Die Verschnaufpause für Dusch und sein fast 300 Köpfe zählendes Team war indes nur kurz. Schließlich waren für Sonntag weitere Versammlungen in München angekündigt. Dusch selbst aber und das Gros seiner 140 bayerischen Kommunikationsbeamten - verstärkt um ebenso viele aus anderen Bundesländern sowie acht ausländische Verbindungsbeamte, zum Beispiel aus Frankreich - eilten zum nächsten Einsatz: den Demonstrationen, die für Sonntag und Montag rund um den Ort des G-7-Gipfels in Elmau angekündigt waren. Das werde nochmal etwas ganz anderes werden, mutmaßte Dusch schon am Donnerstag bei einem Treffen im Münchner Polizeipräsidium: ganz andere Örtlichkeit, ganz andere Bevölkerung. Und wohl auch ganz andere Versammlungsteilnehmer.

Kommunikationsbeamte sind keine neutralen Vermittler

Eine neue Herausforderung also aus Sicht der "Deeskalationsbeamten" - so könne man sie ja wohl nennen? Dusch nickt lebhaft, der Begriff gefällt ihm. Wiewohl er nur etwa 50 Prozent der Arbeit beschreibt, die von dem Team erwartet wird. Die Kommunikationsbeamten - die manchmal fälschlich für eine Art mobiler Pressestelle der Polizei gehalten werden - sollen "proaktiv auf Versammlungsteilnehmer zugehen" und sie davon überzeugen, wie wichtig es ist, friedlich zu bleiben und die Regeln einzuhalten. Gelingt ihnen das, ist es nach Duschs Überzeugung ein dreifacher Gewinn - für die Polizei, für die Versammlungsteilnehmer und für die Bevölkerung.

Freilich: Auch die Kommunikationsbeamten sind keine neutralen Vermittler - sie sind in erster Linie Polizisten. Fällt ihnen eine Straftat auf, müssen sie sie nach dem Legalitätsprinzip verfolgen. Ermessensspielraum gibt es da kaum. Allerdings könne man vielleicht im Gespräch verhindern, dass eine Straftat überhaupt entstehe. Im übertragenen Sinn: dem Betrunkenen den Autoschlüssel wegnehmen, ehe er ins Auto steigt.

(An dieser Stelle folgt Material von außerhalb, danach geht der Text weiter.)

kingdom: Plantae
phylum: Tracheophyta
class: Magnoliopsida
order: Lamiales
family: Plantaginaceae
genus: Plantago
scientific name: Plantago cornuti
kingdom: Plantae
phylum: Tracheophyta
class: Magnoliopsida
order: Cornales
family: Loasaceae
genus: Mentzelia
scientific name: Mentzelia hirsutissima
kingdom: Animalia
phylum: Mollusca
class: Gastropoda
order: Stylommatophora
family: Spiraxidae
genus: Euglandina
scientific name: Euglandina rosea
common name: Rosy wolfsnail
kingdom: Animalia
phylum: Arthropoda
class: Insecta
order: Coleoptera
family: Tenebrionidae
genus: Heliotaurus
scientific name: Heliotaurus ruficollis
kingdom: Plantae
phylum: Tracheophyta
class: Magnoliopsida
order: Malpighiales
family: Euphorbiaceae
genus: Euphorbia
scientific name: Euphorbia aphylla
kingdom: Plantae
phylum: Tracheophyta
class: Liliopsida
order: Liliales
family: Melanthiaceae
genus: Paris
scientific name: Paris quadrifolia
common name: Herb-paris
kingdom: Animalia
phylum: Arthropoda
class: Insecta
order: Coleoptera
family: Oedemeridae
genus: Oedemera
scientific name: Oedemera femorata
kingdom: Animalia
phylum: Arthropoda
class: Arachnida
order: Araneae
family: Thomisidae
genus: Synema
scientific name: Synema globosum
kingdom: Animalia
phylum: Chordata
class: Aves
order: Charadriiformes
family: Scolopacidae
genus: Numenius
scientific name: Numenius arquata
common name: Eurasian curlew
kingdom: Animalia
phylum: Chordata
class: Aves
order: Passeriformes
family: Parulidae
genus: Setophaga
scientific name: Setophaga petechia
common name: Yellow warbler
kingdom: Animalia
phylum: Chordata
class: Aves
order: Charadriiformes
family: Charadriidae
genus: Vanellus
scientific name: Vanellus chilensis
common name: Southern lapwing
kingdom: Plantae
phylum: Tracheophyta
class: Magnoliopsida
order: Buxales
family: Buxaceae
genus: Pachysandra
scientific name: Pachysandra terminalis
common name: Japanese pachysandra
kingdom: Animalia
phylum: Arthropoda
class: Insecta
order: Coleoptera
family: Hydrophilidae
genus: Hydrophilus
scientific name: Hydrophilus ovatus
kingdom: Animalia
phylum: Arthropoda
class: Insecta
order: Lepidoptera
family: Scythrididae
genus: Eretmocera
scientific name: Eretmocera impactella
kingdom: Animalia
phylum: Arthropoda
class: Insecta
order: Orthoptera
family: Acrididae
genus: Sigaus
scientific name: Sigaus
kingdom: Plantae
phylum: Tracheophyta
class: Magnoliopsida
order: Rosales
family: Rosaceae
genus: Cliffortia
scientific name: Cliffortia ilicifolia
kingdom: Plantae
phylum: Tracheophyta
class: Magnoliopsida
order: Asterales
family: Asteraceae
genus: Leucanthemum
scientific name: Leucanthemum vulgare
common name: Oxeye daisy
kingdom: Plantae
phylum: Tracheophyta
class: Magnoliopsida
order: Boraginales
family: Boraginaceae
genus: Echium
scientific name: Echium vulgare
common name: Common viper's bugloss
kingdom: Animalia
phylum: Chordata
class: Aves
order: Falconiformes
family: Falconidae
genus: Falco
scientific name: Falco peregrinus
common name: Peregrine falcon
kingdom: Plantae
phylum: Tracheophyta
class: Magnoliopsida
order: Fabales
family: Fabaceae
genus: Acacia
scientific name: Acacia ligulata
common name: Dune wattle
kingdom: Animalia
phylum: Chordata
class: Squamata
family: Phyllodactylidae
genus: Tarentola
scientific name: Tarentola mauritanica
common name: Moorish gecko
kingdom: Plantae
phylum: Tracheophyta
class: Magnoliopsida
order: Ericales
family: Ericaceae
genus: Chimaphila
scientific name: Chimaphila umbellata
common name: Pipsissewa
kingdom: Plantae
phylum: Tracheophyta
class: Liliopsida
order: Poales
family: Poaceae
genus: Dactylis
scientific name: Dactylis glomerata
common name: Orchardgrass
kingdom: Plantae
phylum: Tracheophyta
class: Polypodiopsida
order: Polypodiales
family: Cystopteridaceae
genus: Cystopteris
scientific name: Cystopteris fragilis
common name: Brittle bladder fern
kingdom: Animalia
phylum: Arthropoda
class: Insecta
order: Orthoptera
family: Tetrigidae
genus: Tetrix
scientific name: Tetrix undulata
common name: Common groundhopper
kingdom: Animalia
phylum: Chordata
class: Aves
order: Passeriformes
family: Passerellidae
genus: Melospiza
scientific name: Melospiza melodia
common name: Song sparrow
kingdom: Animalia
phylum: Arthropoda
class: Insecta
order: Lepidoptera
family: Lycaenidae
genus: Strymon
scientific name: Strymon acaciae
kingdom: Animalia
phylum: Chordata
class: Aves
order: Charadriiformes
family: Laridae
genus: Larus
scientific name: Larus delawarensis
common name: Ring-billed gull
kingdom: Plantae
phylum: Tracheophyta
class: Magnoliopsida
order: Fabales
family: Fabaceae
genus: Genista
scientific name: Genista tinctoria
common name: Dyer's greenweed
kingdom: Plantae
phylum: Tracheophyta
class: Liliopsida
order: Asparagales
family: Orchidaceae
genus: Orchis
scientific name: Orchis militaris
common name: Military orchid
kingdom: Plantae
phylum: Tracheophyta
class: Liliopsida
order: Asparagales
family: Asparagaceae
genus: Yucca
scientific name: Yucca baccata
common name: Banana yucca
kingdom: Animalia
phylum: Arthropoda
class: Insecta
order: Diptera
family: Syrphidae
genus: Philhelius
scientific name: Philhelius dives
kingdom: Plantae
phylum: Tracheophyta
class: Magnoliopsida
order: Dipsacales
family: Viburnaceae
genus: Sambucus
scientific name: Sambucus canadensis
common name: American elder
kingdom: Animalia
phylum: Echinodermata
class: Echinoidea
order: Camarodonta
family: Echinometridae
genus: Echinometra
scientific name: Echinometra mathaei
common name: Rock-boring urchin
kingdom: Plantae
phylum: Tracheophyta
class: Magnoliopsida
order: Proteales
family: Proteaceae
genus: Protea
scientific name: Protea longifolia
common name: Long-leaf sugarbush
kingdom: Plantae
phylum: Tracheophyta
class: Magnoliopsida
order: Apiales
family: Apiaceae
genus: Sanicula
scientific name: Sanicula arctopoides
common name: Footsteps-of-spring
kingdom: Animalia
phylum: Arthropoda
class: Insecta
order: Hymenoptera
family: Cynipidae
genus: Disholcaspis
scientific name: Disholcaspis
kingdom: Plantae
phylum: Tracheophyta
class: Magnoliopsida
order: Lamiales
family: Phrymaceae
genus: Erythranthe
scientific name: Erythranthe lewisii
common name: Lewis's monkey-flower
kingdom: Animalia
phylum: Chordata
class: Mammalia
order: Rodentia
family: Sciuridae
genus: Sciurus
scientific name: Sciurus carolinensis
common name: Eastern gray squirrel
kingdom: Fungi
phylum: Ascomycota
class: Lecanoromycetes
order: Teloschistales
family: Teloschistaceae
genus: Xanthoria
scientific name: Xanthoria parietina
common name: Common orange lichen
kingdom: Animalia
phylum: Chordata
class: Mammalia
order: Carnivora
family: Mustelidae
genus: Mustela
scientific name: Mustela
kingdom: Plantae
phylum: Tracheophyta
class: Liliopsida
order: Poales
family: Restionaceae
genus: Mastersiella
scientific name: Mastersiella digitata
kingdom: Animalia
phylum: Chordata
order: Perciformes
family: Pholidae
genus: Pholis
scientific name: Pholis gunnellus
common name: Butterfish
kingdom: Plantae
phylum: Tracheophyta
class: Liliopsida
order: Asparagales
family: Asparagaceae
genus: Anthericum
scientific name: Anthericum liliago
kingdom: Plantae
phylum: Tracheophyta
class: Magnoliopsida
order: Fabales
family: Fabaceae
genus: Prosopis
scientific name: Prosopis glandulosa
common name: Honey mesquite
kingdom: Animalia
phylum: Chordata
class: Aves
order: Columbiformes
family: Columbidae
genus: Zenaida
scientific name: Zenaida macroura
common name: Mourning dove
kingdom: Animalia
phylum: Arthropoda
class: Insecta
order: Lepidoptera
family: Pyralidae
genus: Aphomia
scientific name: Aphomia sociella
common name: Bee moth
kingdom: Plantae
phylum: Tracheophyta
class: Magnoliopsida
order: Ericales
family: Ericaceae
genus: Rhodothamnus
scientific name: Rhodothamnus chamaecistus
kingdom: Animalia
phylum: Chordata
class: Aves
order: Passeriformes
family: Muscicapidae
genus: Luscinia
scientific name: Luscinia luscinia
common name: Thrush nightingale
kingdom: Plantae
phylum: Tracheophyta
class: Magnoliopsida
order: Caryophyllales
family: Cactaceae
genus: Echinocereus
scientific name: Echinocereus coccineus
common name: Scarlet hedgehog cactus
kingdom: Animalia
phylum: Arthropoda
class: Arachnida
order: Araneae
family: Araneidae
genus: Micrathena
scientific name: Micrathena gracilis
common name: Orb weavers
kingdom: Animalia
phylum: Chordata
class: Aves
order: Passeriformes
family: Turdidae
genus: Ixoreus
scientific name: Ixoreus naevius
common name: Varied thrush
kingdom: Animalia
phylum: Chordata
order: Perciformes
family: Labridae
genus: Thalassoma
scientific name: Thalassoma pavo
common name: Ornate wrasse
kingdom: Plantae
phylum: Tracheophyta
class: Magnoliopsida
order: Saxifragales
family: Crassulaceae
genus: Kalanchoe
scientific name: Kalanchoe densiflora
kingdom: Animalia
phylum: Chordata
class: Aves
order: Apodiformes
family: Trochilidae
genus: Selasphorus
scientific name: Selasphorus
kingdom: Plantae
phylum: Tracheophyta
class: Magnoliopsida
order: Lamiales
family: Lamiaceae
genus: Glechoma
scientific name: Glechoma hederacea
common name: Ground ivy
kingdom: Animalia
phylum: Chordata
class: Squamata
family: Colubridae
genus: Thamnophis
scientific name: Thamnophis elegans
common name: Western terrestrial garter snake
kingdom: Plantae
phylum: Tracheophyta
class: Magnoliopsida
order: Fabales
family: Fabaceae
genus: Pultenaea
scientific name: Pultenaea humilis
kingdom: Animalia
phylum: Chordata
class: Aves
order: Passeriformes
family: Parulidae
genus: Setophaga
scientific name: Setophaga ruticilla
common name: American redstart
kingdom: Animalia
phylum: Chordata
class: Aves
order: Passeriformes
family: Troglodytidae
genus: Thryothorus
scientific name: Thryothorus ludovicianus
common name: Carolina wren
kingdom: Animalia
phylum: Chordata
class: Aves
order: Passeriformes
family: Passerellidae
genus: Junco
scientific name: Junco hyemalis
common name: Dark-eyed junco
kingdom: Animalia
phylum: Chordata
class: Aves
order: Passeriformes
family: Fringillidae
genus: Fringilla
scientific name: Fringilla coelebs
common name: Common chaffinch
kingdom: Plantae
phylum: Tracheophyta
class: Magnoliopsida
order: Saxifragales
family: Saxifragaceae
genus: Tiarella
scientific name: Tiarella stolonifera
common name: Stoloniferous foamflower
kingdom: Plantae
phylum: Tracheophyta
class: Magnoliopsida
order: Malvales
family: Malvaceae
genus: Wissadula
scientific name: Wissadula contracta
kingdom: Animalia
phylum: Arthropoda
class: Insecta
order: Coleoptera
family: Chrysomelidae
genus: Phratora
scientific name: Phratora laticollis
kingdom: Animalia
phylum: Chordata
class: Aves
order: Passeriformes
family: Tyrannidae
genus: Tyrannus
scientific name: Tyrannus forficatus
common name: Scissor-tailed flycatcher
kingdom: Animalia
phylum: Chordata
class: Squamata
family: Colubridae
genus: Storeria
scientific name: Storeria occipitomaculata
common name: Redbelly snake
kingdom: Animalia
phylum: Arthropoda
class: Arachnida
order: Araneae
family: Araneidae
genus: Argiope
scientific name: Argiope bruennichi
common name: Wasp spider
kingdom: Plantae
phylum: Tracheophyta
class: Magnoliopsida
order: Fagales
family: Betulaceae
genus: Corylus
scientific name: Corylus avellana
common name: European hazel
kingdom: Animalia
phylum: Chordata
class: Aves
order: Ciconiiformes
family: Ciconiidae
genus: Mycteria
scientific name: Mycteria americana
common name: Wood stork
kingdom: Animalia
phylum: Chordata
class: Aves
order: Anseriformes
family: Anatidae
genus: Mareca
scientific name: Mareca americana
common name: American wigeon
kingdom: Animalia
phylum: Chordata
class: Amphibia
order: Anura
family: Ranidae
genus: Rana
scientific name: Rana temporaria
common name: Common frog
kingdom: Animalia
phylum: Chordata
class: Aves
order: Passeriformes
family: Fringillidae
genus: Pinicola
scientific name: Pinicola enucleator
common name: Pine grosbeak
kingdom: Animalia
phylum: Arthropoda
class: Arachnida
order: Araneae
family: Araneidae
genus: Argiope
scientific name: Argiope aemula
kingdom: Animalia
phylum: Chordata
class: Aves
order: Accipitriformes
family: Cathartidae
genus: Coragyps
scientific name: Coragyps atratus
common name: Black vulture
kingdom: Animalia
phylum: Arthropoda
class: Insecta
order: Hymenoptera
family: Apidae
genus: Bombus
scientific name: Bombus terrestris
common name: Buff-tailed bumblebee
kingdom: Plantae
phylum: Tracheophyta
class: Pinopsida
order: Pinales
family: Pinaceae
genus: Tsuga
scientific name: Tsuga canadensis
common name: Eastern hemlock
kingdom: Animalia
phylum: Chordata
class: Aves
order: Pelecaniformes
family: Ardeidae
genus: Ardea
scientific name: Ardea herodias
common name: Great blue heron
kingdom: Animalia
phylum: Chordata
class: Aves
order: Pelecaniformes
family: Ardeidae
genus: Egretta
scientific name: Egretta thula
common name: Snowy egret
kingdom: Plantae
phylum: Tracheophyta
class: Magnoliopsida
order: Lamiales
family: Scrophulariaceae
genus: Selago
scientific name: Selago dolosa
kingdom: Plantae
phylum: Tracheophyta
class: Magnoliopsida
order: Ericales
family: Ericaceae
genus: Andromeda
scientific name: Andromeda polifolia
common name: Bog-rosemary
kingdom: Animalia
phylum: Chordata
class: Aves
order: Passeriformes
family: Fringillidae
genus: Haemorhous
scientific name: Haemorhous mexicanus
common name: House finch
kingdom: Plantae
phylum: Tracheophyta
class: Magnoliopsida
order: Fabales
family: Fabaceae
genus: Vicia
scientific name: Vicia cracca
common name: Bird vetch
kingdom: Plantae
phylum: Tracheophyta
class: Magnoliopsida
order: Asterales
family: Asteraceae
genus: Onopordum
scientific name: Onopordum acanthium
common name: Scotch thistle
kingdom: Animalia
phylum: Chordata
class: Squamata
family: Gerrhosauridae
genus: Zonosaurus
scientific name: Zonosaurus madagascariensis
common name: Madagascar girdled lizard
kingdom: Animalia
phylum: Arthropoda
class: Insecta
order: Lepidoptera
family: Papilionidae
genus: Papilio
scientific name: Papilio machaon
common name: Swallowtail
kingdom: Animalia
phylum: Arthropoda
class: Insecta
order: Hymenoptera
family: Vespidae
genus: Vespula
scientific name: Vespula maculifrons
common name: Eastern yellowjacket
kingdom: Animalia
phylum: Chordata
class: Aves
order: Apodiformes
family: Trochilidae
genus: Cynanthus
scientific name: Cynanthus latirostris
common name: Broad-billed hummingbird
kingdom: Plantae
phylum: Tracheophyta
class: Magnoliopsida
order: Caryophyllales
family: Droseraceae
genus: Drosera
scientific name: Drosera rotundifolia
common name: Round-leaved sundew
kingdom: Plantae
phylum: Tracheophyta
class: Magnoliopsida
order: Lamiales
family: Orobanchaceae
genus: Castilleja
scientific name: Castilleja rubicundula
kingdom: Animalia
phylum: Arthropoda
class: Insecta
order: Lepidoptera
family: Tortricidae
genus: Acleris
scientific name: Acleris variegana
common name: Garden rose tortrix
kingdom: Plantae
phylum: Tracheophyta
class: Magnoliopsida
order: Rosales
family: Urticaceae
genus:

Da trifft es sich gut, dass die Kommunikationsbeamten, wenn gerade keine Demonstrationen zu begleiten sind, ganz normale Streifen- oder Verkehrspolizisten sind. Sie kennen solche Situationen. Wie Viktoria Rinke aus Unterfranken zum Beispiel. Die Polizeiobermeisterin hat sich zum Kommunikationsteam gemeldet, weil sie das für eine neue, spannende Herausforderung hält. "Wenn man ein Mensch ist, der gerne kommuniziert", dann reizt einen sowas.

Schulung der Beamten vor dem Gipfel

Zusätzlich zur Ausbildung gab es vor dem G-7-Gipfel eine zweitägige Schulung. Die Einsatzphilosophie wurde dort erläutert und die rechtlichen Rahmenbedingungen geklärt. Auch der Zentrale psychologische Dienst der Polizei war in die Schulung eingebunden. Schließlich sind "Geduld und Verständnis" (Rinke) wichtiges Handwerkzeug der Kommunikationsbeamten.

Denn ihre Gesprächspartner sind nicht nur die Demonstranten selbst - sondern auch Umstehende, Passanten, Augenzeugen. Mit Geduld und Verständnis ist es bei denjenigen manchmal nicht weit her, die sich nicht nur über Straßensperrungen ärgern. Sondern auch schon mal vehement Aufklärung verlangen, wenn sie beispielsweise beobachten, wie Polizisten einen Menschen gemeinsam zu Boden ringen. Oder wenn wie am Samstag die Schlagstöcke ausgepackt werden und behelmte Polizisten in schwarzer Schutzmontur Menschengruppen angehen, schieben, zurückdrängen.

Trotz derartiger Bilder, trotz Handyvideos, die auch nach Einsätzen wie dem vom Samstag im Netz die Runde machen und dem Social-Media-Team der Münchner Polizei jede Menge kritischer Fragen bescheren, ist Dusch überzeugt: "Das Vertrauen in die Polizei und unsere Arbeit ist nach wie vor sehr groß." Der nächste Vertrauensbeweis ist bereits am Sonntag zwischen Wetterstein und Loisach zu erbringen.